Fort Lauderdale—An analysis of a claims database found that 61% of patients with diabetic peripheral neuropathy (DPN) had not received treatment for the disease, although if patients took medications, they typically used opioids to manage the DPN. The authors also mentioned that nearly half of patients had a pain co-diagnosis.
Results were presented during a poster session at the AAPM meeting. The poster was titled Opioid Usage Among Patients with Diabetic Peripheral Neuropathy (DPN)—US Claims Database Analysis.
The authors noted that the International Association for the Study of Pain defines peripheral neuropathic pain in patients with diabetes as “pain arising as a direct consequence of abnormalities in the peripheral somatosensory system in people with diabetes.”
There are several first-line therapies available for these patients, including tricyclic antidepressants, serotonin-norepinephrine reuptake inhibitors, and anticonvulsants such as pregabalin and gabapentin. The authors said that most patients taking those drugs have side effects such as dizziness, somnolence, nausea, headache, blurred vision, and dry mouth.
In this analysis, the authors used the PharMetrics® Integrated Database to identify patients who were at least 18 years of age and had a diagnosis of DPN between January 1, 2009, and December 31, 2009. They included patients who had at least 12 months of continuous enrollment before and after the baseline date, which was defined as the date of the first DPN diagnosis.
If patients filled an opioid prescription in the 6 months before their baseline date, they were considered opioid experienced. If not, they were classified as opioid naïve. The authors further classified the opioid-experienced group based on the schedule of the drug (Schedule II and III/IV) as well as whether they were taking long-acting or short-acting opioids.
Of the 56,244 patients with DPN, mean age was 64 years and 51.8% were male. Approximately half were between 45 and 64 years of age. In addition, 27% of the patients were identified as opioid experienced.
The authors found that 49.6% of patients had at least 1 codiagnosis of pain, and opioid-experienced patients were more likely to have a pain-related codiagnosis. Of the total cohort, 36.5% had lower back pain (50.2% of opioid experienced and 31.3% of opioid naïve), 16.9% had back and neck pain (26.0% of opioid experienced and 13.5% of opioid naïve), 1.2% had post-herpetic neuralgia (1.3% of opioid experienced and 1.1% of opioid naïve), and 10.0% had cancer (10.5% of opioid experienced and 9.8% of opioid naïve). Other comorbidities were found in 16.8% of patients, including 22.7% of opioid-experienced patients and 14.6% of opioid-naïve patients.

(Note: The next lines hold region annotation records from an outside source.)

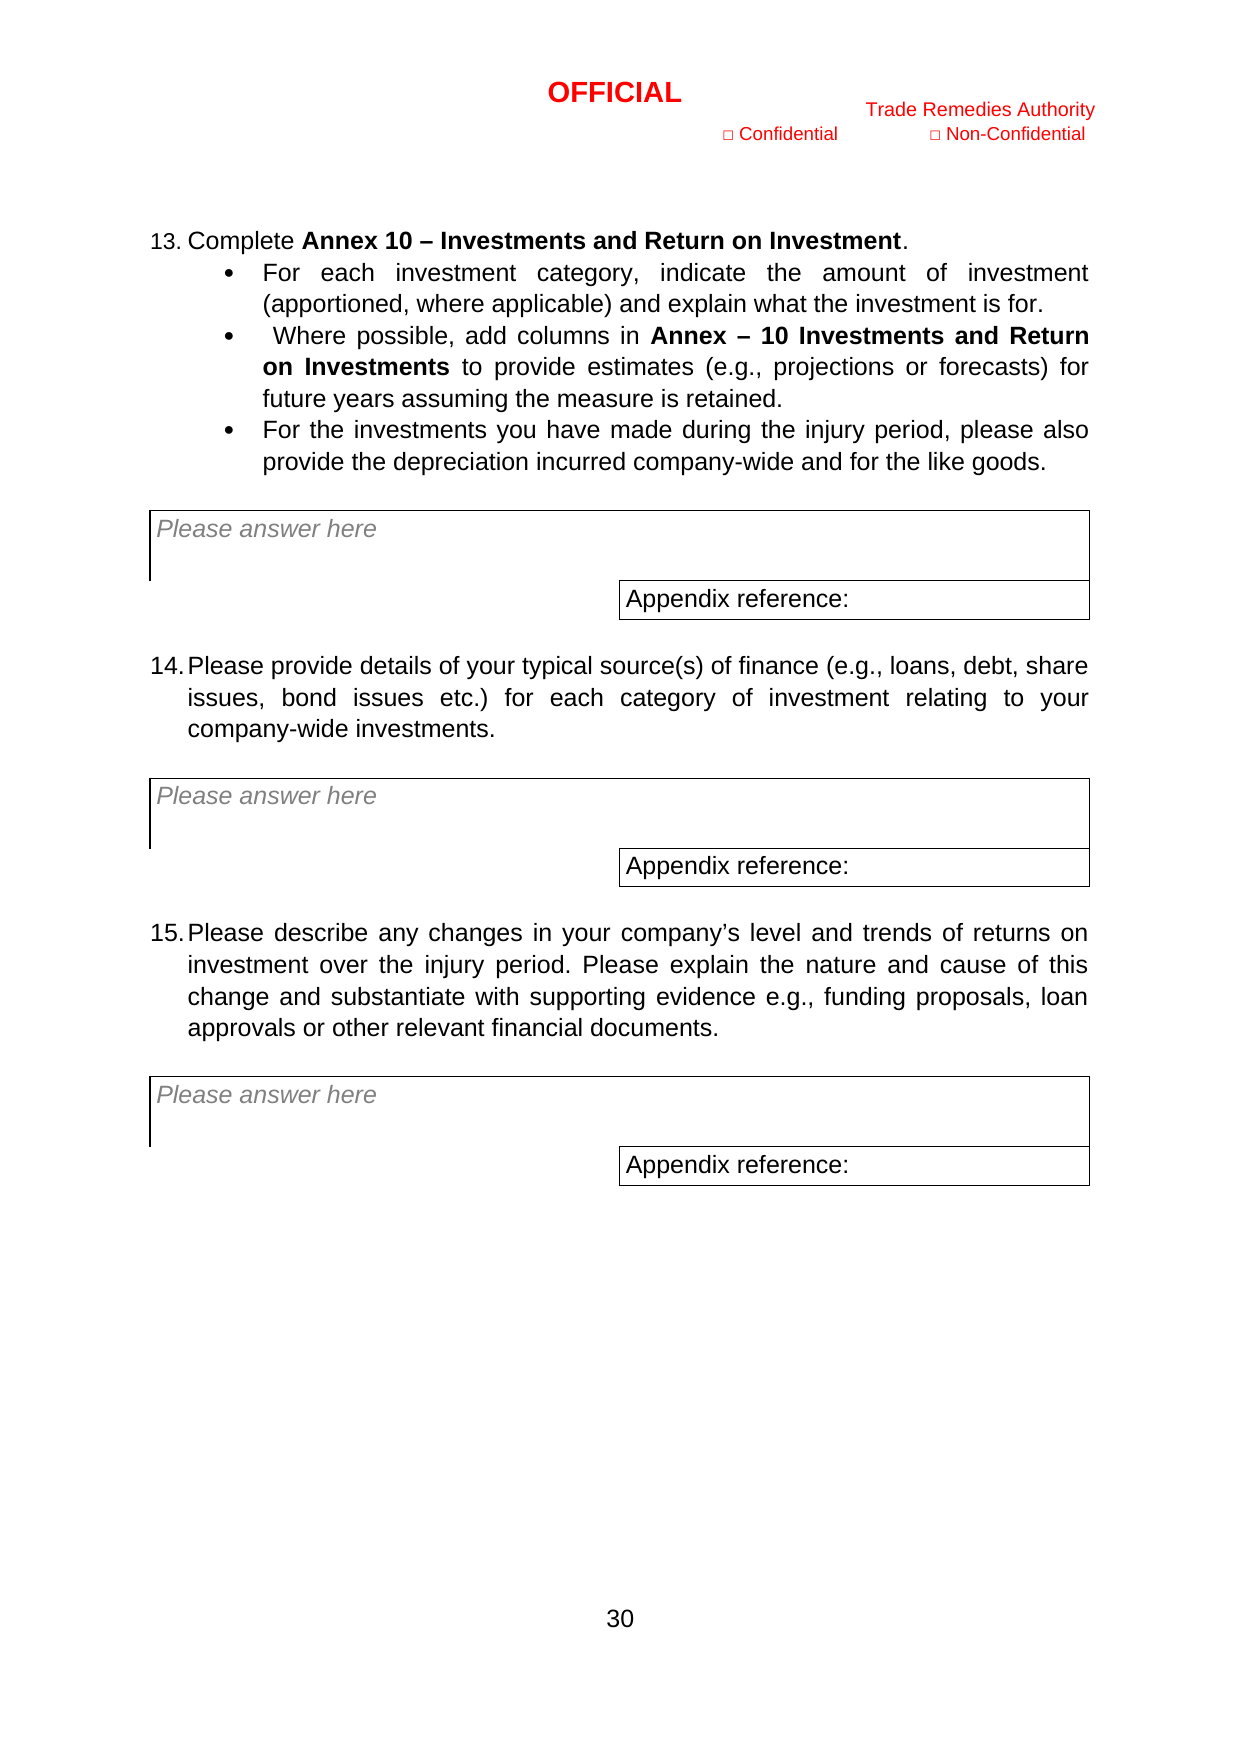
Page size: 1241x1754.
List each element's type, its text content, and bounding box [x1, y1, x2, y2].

list Please provide details of your typical source(s) of finance (e.g., loans, debt, share issues, bond issues etc.) for each category of investment relating to your company-wide investments. [150, 651, 1090, 743]
table_cell [150, 849, 619, 886]
list For each investment category, indicate the amount of investment (apportioned, where applicable) and explain what the investment is for. [225, 258, 1090, 318]
table_header Please answer here [151, 511, 1089, 580]
table_cell Appendix reference: [620, 581, 1089, 618]
table_header Please answer here [151, 779, 1089, 847]
table_cell [150, 1147, 619, 1185]
table_cell [150, 581, 619, 618]
table_cell Appendix reference: [620, 849, 1089, 886]
list For the investments you have made during the injury period, please also provide the depreciation incurred company-wide and for the like goods. [225, 415, 1090, 476]
list Please describe any changes in your company’s level and trends of returns on investment over the injury period. Please explain the nature and cause of this change and substantiate with supporting evidence e.g., funding proposals, loan approvals or other relevant financial documents. [150, 918, 1090, 1042]
table_cell Appendix reference: [620, 1147, 1089, 1185]
list Complete Annex 10 – Investments and Return on Investment. [150, 226, 1090, 255]
list Where possible, add columns in Annex – 10 Investments and Return on Investments to provide estimates (e.g., projections or forecasts) for future years assuming the measure is retained. [225, 321, 1090, 413]
table_header Please answer here [151, 1077, 1089, 1146]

At baseline, 61% of patients did not receive treatment for pain, including 50% of opioid-experienced patients and 70% of opioid-naïve patients. During the 12-month follow-up period, 59% of the patients had DPN-related treatment, including 91% of opioid-experienced patients and 47% of opioid-naïve patients.
Of the patients who received DPN-related treatment for their pain, 65% also took opioids, with most taking Schedule III/IV drugs. Further, 85% of opioid-experienced patients and 50% of opioid-naïve patients received opioids. For opioid-experienced patients, the most common drug class was antidepressants, while opioid-naïve patients were most likely to use Schedule III/IV opioids as monotherapy or in combination with other drugs.

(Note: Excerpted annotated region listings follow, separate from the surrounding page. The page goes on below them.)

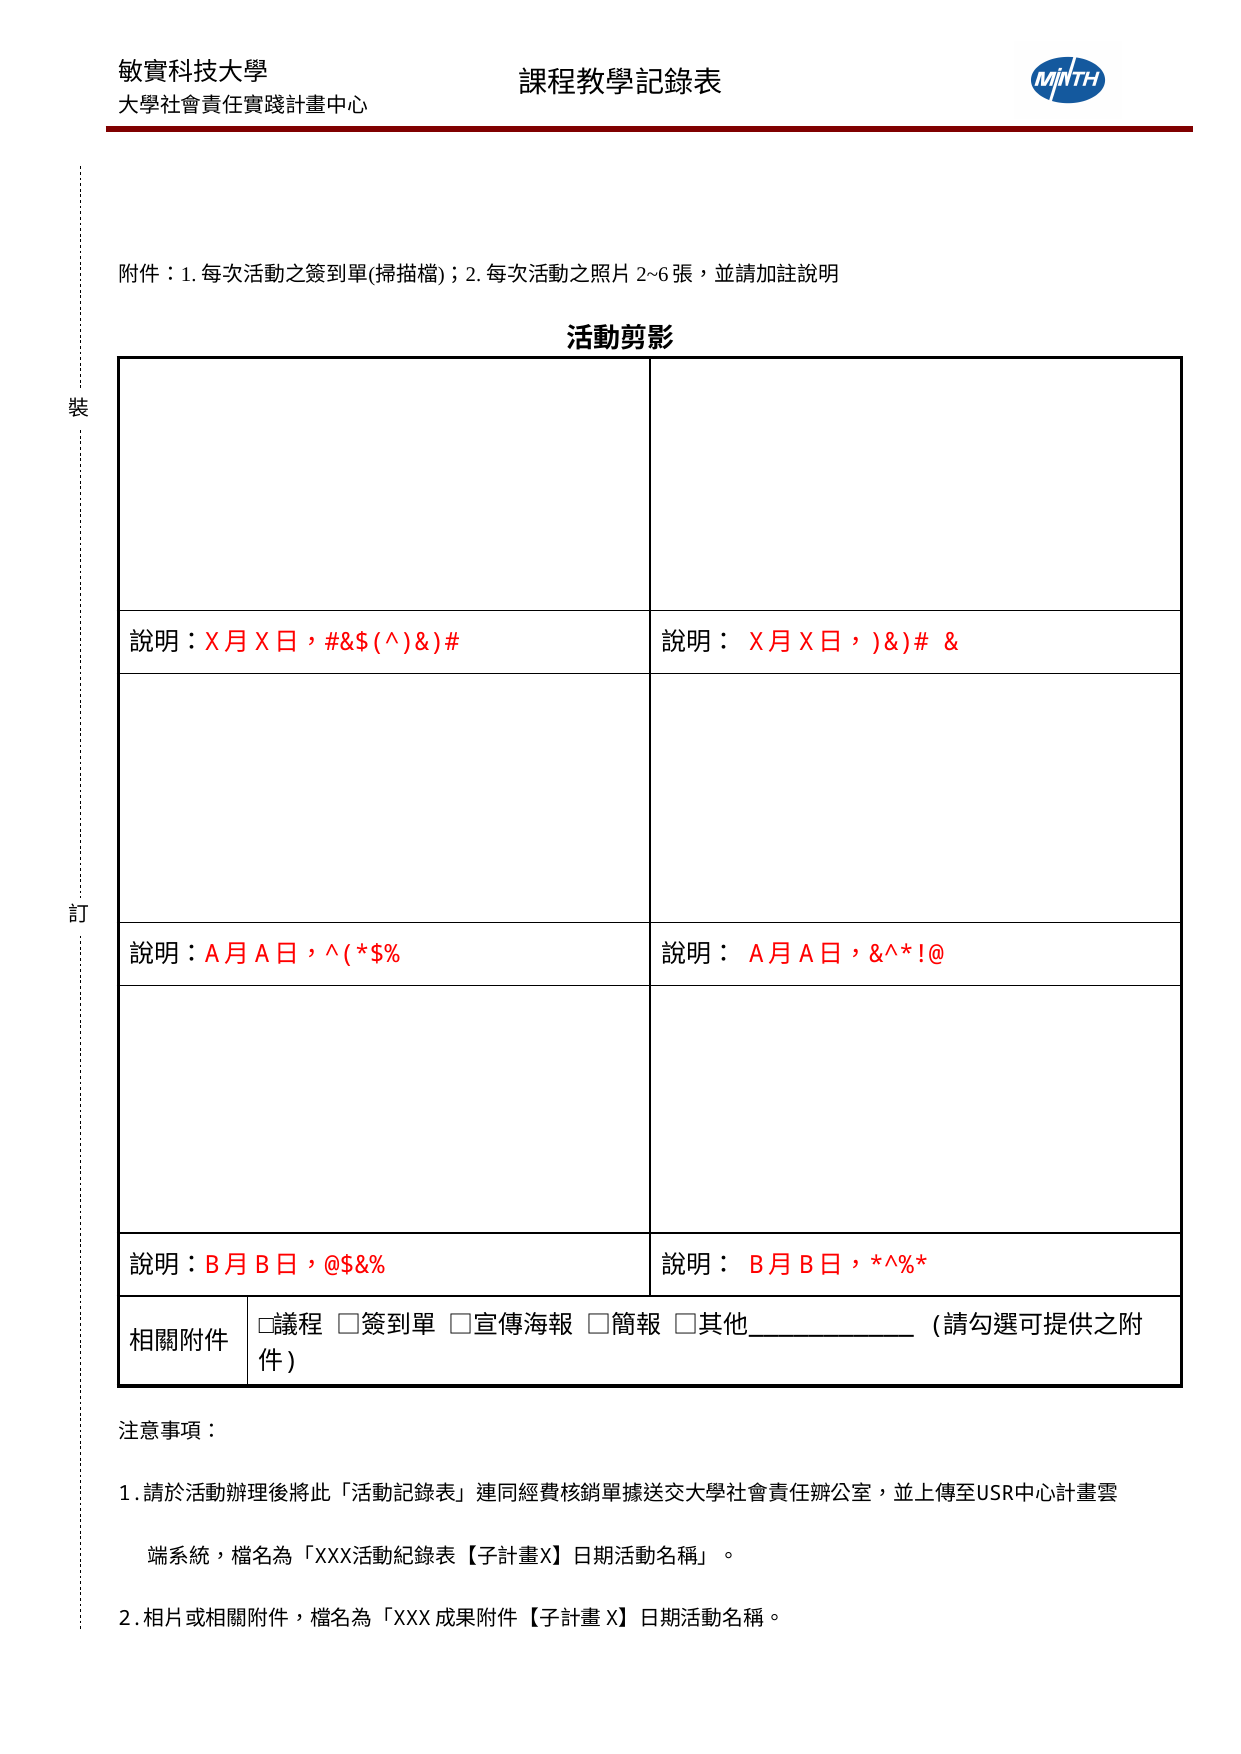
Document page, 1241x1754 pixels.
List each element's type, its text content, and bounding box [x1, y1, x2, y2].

table_cell 說明： B月B日，*^%* [651, 1234, 1180, 1295]
text 附件：1. 每次活動之簽到單(掃描檔)；2. 每次活動之照片2~6張，並請加註說明 [118, 231, 1122, 293]
text 1.請於活動辦理後將此「活動記錄表」連同經費核銷單據送交大學社會責任辧公室，並上傳至USR中心計畫雲端系統，檔名為「XXX活動紀錄表【子計畫X】日期活動名稱」。 [118, 1450, 1122, 1575]
table_cell [651, 986, 1180, 1232]
table_cell [651, 674, 1180, 922]
table_cell 說明：X月X日，#&$(^)&)# [120, 611, 649, 672]
table_cell [120, 674, 649, 922]
table_cell 說明：A月A日，^(*$% [120, 923, 649, 984]
table_cell □議程 □簽到單 □宣傳海報 □簡報 □其他___________ (請勾選可提供之附件) [248, 1297, 1180, 1384]
text 2.相片或相關附件，檔名為「XXX成果附件【子計畫X】日期活動名稱。 [118, 1575, 1122, 1637]
table_header [651, 359, 1180, 609]
text 注意事項： [118, 1388, 1122, 1450]
table_cell 說明： X月X日，)&)# & [651, 611, 1180, 672]
table_cell 說明：B月B日，@$&% [120, 1234, 649, 1295]
table_cell 相關附件 [120, 1297, 247, 1384]
table_header [120, 359, 649, 609]
table_cell [120, 986, 649, 1232]
table_cell 說明： A月A日，&^*!@ [651, 923, 1180, 984]
text 活動剪影 [118, 293, 1122, 356]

For Schedule II short-acting opioids, the median time to discontinuation was 3 months in the opioid-experienced group and 2 months in the opioid-naïve group. Also, the median time to discontinuation was >12 months in the opioid-experienced group and 2 months in the opioid-naïve group for those taking Schedule II long-acting opioids. Finally, for Schedule III/IV opioids, the median time to discontinuation was 4 months in the opioid-experienced group and 2 months in the opioid-naïve group.
This poster was supported by Janssen Research & Development, LLC.